◆ EXERCISE:
Restate word for word each line of the data, starting at the one containing "fsm machine(.clk(clk_in), .rst(rst), .w(out_2), .z(out));" and running through the last.

Content starts

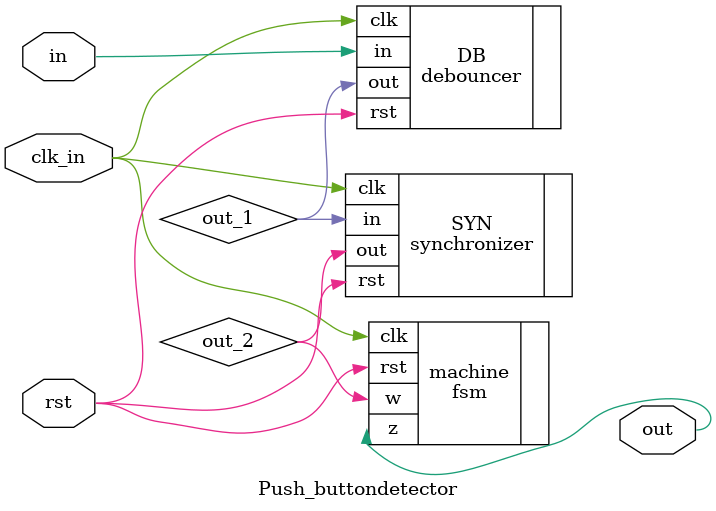
<source format=v>
`timescale 1ns / 1ps

module Push_buttondetector(
    input clk_in,
     rst,
     in, 
     output out
 );
  
    wire out_1, out_2; 
    
    debouncer DB (.clk(clk_in), .rst(rst), .in(in), .out(out_1));
    synchronizer SYN (.clk(clk_in), .rst(rst), .in(out_1), .out(out_2));
    fsm machine(.clk(clk_in), .rst(rst), .w(out_2), .z(out));
   
endmodule

</source>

Content ends

◆ TASK SOLUTION:
    fsm machine(.clk(clk_in), .rst(rst), .w(out_2), .z(out));
   
endmodule

</source>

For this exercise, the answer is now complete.